2 May 2017

Theresa May vs Brussels: what’s the game?

Theresa May is clearly relishing the headlines spawned by Brussels leaks. She has stoked them by digging up Ken Clarke’s overheard description of her as a “bloody difficult woman.”

It’s been said that the senior EU source who briefed Frankfurter Allgemeine might’ve been trying to get Theresa May to change tack and drop what Brussels sees as a rigid position.

But this was, remember, an account briefed to a rather conservative German newspaper. It was accompanied by a phone call to Chancellor Merkel.

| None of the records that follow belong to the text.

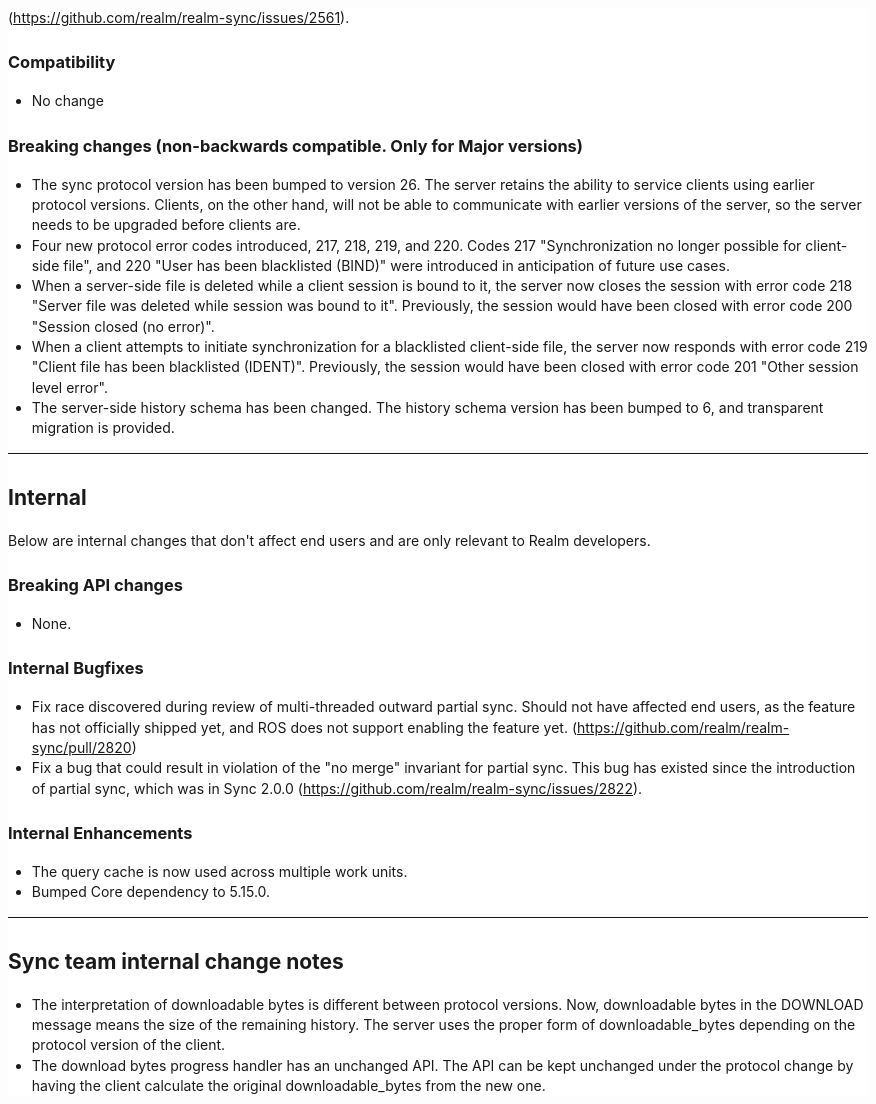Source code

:   (https://github.com/realm/realm-sync/issues/2561).

### Compatibility
* No change

### Breaking changes (non-backwards compatible. Only for Major versions)
* The sync protocol version has been bumped to version 26. The server retains
  the ability to service clients using earlier protocol versions. Clients, on
  the other hand, will not be able to communicate with earlier versions of the
  server, so the server needs to be upgraded before clients are.
* Four new protocol error codes introduced, 217, 218, 219, and 220. Codes 217
  "Synchronization no longer possible for client-side file", and 220 "User has
  been blacklisted (BIND)" were introduced in anticipation of future use cases.
* When a server-side file is deleted while a client session is bound to it, the
  server now closes the session with error code 218 "Server file was deleted
  while session was bound to it". Previously, the session would have been closed
  with error code 200 "Session closed (no error)".
* When a client attempts to initiate synchronization for a blacklisted
  client-side file, the server now responds with error code 219 "Client file has
  been blacklisted (IDENT)". Previously, the session would have been closed with
  error code 201 "Other session level error".
* The server-side history schema has been changed. The history schema version
  has been bumped to 6, and transparent migration is provided.

-----------

## Internal
Below are internal changes that don't affect end users and are only relevant to
Realm developers.

### Breaking API changes
* None.

### Internal Bugfixes
* Fix race discovered during review of multi-threaded outward partial sync. Should not have
  affected end users, as the feature has not officially shipped yet, and ROS does not support
  enabling the feature yet. (https://github.com/realm/realm-sync/pull/2820)
* Fix a bug that could result in violation of the "no merge" invariant for
  partial sync. This bug has existed since the introduction of partial sync,
  which was in Sync 2.0.0 (https://github.com/realm/realm-sync/issues/2822).

### Internal Enhancements
* The query cache is now used across multiple work units.
* Bumped Core dependency to 5.15.0.

-----------

## Sync team internal change notes
* The interpretation of downloadable bytes is different between protocol
  versions. Now, downloadable bytes in the DOWNLOAD message means the size of
  the remaining history. The server uses the proper form of downloadable_bytes
  depending on the protocol version of the client.
* The download bytes progress handler has an unchanged API. The API can be kept
  unchanged under the protocol change by having the client calculate
  the original downloadable_bytes from the new one.
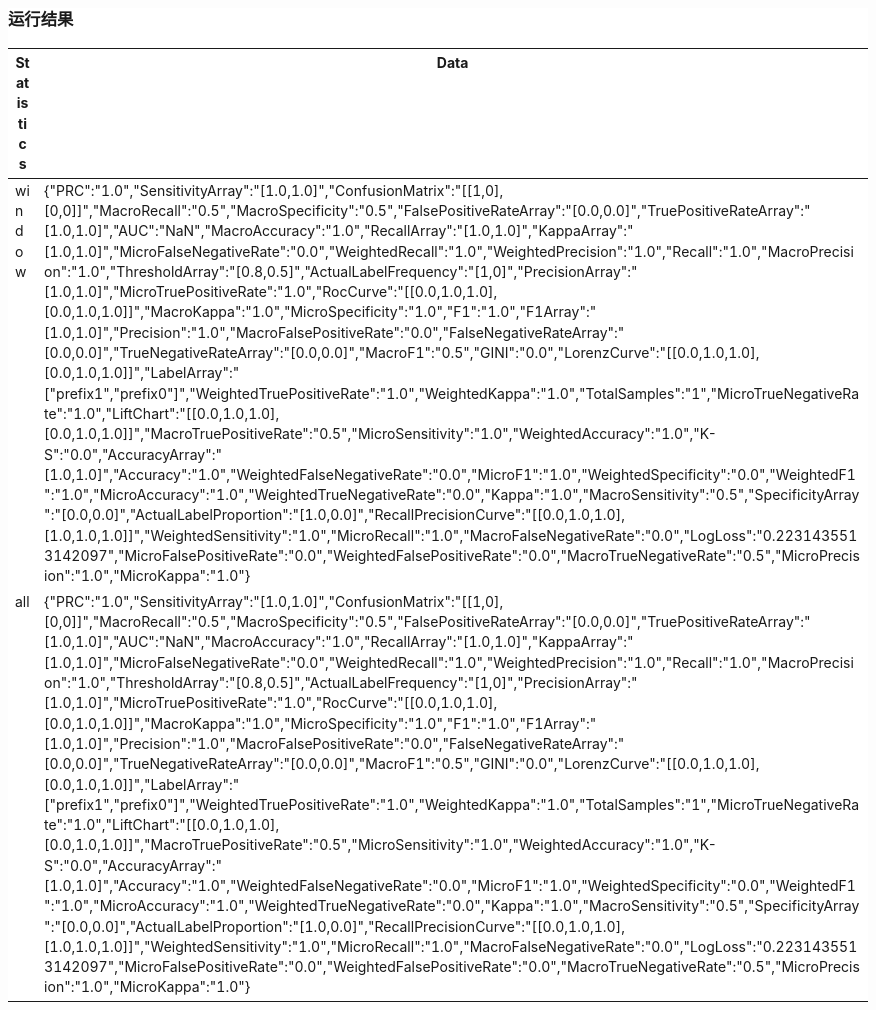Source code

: ### 运行结果

Statistics|Data
----------|----
window|{"PRC":"1.0","SensitivityArray":"[1.0,1.0]","ConfusionMatrix":"[[1,0],[0,0]]","MacroRecall":"0.5","MacroSpecificity":"0.5","FalsePositiveRateArray":"[0.0,0.0]","TruePositiveRateArray":"[1.0,1.0]","AUC":"NaN","MacroAccuracy":"1.0","RecallArray":"[1.0,1.0]","KappaArray":"[1.0,1.0]","MicroFalseNegativeRate":"0.0","WeightedRecall":"1.0","WeightedPrecision":"1.0","Recall":"1.0","MacroPrecision":"1.0","ThresholdArray":"[0.8,0.5]","ActualLabelFrequency":"[1,0]","PrecisionArray":"[1.0,1.0]","MicroTruePositiveRate":"1.0","RocCurve":"[[0.0,1.0,1.0],[0.0,1.0,1.0]]","MacroKappa":"1.0","MicroSpecificity":"1.0","F1":"1.0","F1Array":"[1.0,1.0]","Precision":"1.0","MacroFalsePositiveRate":"0.0","FalseNegativeRateArray":"[0.0,0.0]","TrueNegativeRateArray":"[0.0,0.0]","MacroF1":"0.5","GINI":"0.0","LorenzCurve":"[[0.0,1.0,1.0],[0.0,1.0,1.0]]","LabelArray":"[\"prefix1\",\"prefix0\"]","WeightedTruePositiveRate":"1.0","WeightedKappa":"1.0","TotalSamples":"1","MicroTrueNegativeRate":"1.0","LiftChart":"[[0.0,1.0,1.0],[0.0,1.0,1.0]]","MacroTruePositiveRate":"0.5","MicroSensitivity":"1.0","WeightedAccuracy":"1.0","K-S":"0.0","AccuracyArray":"[1.0,1.0]","Accuracy":"1.0","WeightedFalseNegativeRate":"0.0","MicroF1":"1.0","WeightedSpecificity":"0.0","WeightedF1":"1.0","MicroAccuracy":"1.0","WeightedTrueNegativeRate":"0.0","Kappa":"1.0","MacroSensitivity":"0.5","SpecificityArray":"[0.0,0.0]","ActualLabelProportion":"[1.0,0.0]","RecallPrecisionCurve":"[[0.0,1.0,1.0],[1.0,1.0,1.0]]","WeightedSensitivity":"1.0","MicroRecall":"1.0","MacroFalseNegativeRate":"0.0","LogLoss":"0.2231435513142097","MicroFalsePositiveRate":"0.0","WeightedFalsePositiveRate":"0.0","MacroTrueNegativeRate":"0.5","MicroPrecision":"1.0","MicroKappa":"1.0"}
all|{"PRC":"1.0","SensitivityArray":"[1.0,1.0]","ConfusionMatrix":"[[1,0],[0,0]]","MacroRecall":"0.5","MacroSpecificity":"0.5","FalsePositiveRateArray":"[0.0,0.0]","TruePositiveRateArray":"[1.0,1.0]","AUC":"NaN","MacroAccuracy":"1.0","RecallArray":"[1.0,1.0]","KappaArray":"[1.0,1.0]","MicroFalseNegativeRate":"0.0","WeightedRecall":"1.0","WeightedPrecision":"1.0","Recall":"1.0","MacroPrecision":"1.0","ThresholdArray":"[0.8,0.5]","ActualLabelFrequency":"[1,0]","PrecisionArray":"[1.0,1.0]","MicroTruePositiveRate":"1.0","RocCurve":"[[0.0,1.0,1.0],[0.0,1.0,1.0]]","MacroKappa":"1.0","MicroSpecificity":"1.0","F1":"1.0","F1Array":"[1.0,1.0]","Precision":"1.0","MacroFalsePositiveRate":"0.0","FalseNegativeRateArray":"[0.0,0.0]","TrueNegativeRateArray":"[0.0,0.0]","MacroF1":"0.5","GINI":"0.0","LorenzCurve":"[[0.0,1.0,1.0],[0.0,1.0,1.0]]","LabelArray":"[\"prefix1\",\"prefix0\"]","WeightedTruePositiveRate":"1.0","WeightedKappa":"1.0","TotalSamples":"1","MicroTrueNegativeRate":"1.0","LiftChart":"[[0.0,1.0,1.0],[0.0,1.0,1.0]]","MacroTruePositiveRate":"0.5","MicroSensitivity":"1.0","WeightedAccuracy":"1.0","K-S":"0.0","AccuracyArray":"[1.0,1.0]","Accuracy":"1.0","WeightedFalseNegativeRate":"0.0","MicroF1":"1.0","WeightedSpecificity":"0.0","WeightedF1":"1.0","MicroAccuracy":"1.0","WeightedTrueNegativeRate":"0.0","Kappa":"1.0","MacroSensitivity":"0.5","SpecificityArray":"[0.0,0.0]","ActualLabelProportion":"[1.0,0.0]","RecallPrecisionCurve":"[[0.0,1.0,1.0],[1.0,1.0,1.0]]","WeightedSensitivity":"1.0","MicroRecall":"1.0","MacroFalseNegativeRate":"0.0","LogLoss":"0.2231435513142097","MicroFalsePositiveRate":"0.0","WeightedFalsePositiveRate":"0.0","MacroTrueNegativeRate":"0.5","MicroPrecision":"1.0","MicroKappa":"1.0"}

One who speaks regularly to the Eurocrat elite says he is convinced that it was a cry of pain from Brussels to Berlin along the lines of “we’re dealing with crazies here…don’t go soft, stick with the hard line, stick with France.”

Tonight, on the anniversary of the 1997 Tony Blair landslide, a small dinner is taking place in the last moments of this Parliament. It is small and select because it celebrates those Tory MPs who came into the Commons in 1997 and are still sitting. Labour MPs poured into the Commons that year, many of them with no expectation of ever getting elected, swept along by the 10% swing.

Many of the diners now think their party is going to inflict a 1997-style defeat on Labour, to reverse the historical rout. They must be out of Parliament by midnight when dissolution takes effect. From that point they are no longer MPs, they are the mercy of the voters – voters they think are about to be merciless to the other side.